| Former homicide detective turned bookseller Cliff Janeway has a unique
knack for combining his two talents, often solving murders while appraising
books. This time out, Janeway has been hired by Junior Wills, the employee
of late horse trainer H.R. Geiger, to come and evaluate the trainer’s late
wife’s book collection. Wills believes the collection has been tampered with, newer,
less valuable copies replacing first edition, rarer copies.
While Wills puts Janeway off right away, he gets a better feeling from Geiger’s
daughter, Sharon, who rescues abused and maimed horses. Sharon has
inherited half of her mother’s book collection and seeks to locate all the
books that were once her mother’s, marked by a customized bookplate. Sharon
also asks Janeway to look into her mother’s death over ten years ago. Her
mother died of an allergic reaction, but Sharon is pretty sure it wasn’t an
accident. Janeway’s instincts tell him to get the heck out of Idaho, but he
is intrigued by the combination of horses, books and Sharon and decides to
stay.
Traversing a landscape that is somewhat familiar to him, Janeway starts
looking into the horse racing circuit Geiger was involved in, hoping to find
a clue as to who may have known about his wife’s first editions and who
could have been stealing them from under the family’s nose all these years.
Janeway is suspicious of Geiger’s sons from his first marriage, all dysfunctional at best. As he follows the trail, not only does he get close to a killer, he finds his long time girlfriend may not be as supportive of all that he does as he searches for the truth about the Geigers.

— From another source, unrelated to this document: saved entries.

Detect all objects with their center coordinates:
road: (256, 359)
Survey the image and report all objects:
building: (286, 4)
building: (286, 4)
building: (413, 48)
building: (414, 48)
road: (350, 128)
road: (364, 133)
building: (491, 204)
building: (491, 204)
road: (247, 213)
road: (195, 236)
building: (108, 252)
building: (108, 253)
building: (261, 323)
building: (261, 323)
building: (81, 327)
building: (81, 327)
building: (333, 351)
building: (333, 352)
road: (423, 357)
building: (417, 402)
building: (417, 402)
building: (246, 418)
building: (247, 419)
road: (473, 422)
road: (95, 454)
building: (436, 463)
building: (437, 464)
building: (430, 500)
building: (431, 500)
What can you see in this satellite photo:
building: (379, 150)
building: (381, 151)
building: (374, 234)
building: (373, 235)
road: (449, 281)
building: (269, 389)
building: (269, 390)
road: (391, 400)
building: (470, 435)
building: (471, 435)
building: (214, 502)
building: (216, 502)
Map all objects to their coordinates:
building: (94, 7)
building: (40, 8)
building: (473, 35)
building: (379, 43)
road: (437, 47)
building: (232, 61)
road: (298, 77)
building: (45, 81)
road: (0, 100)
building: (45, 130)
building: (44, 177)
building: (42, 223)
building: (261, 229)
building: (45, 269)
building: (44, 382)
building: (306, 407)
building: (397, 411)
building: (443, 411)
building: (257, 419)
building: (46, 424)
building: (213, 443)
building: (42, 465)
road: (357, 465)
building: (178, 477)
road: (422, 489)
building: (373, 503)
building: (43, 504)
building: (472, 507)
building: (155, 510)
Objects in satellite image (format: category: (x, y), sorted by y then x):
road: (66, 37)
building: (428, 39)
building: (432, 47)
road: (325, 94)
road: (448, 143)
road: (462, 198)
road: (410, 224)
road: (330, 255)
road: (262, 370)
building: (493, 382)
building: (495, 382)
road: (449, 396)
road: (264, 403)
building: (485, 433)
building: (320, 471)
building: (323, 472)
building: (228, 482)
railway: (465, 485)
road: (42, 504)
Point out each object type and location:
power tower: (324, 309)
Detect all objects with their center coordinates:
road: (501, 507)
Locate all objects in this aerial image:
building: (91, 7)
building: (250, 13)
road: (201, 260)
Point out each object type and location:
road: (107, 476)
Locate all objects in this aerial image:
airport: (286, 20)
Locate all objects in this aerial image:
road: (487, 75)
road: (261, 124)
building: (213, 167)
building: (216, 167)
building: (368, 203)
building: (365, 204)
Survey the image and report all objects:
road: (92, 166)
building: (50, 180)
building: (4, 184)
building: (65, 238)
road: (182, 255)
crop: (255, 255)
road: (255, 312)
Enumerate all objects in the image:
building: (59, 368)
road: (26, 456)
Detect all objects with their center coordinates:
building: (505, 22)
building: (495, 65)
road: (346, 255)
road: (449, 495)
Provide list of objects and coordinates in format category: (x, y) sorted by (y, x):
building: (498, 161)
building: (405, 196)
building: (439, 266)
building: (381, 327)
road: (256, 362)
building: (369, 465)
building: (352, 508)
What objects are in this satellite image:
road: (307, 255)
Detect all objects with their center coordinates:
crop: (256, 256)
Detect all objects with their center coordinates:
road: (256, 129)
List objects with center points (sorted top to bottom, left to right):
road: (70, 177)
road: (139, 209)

The Bookwoman’s Last Fling will appeal to a variety of readers as John Dunning expertly handles not only the subject of antiquarian books, but that of
horse racing. Janeway is a hard character to get to know, and there are
many layers to him, layers that readers will enjoy watching peel away
slowly. While the people Janeway meets appear tough and hard on the
surface, he learns that there is often a private side to people, and he may
be learning how to coax it out of them.
Who is stealing the books is as complex a mystery as is what may have
happened to Mrs. Geiger decades ago. Sharon is a very earnest young woman,
who was marked by her mother’s death at a young age and is learning to fit
into the world in a way only she can.
There is subtleness to The Bookwoman’s Last Fling that is appreciated through slow, careful reading, much the way Janeway appraises and valuates book collections. This is a great addition to the Cliff Janeway series.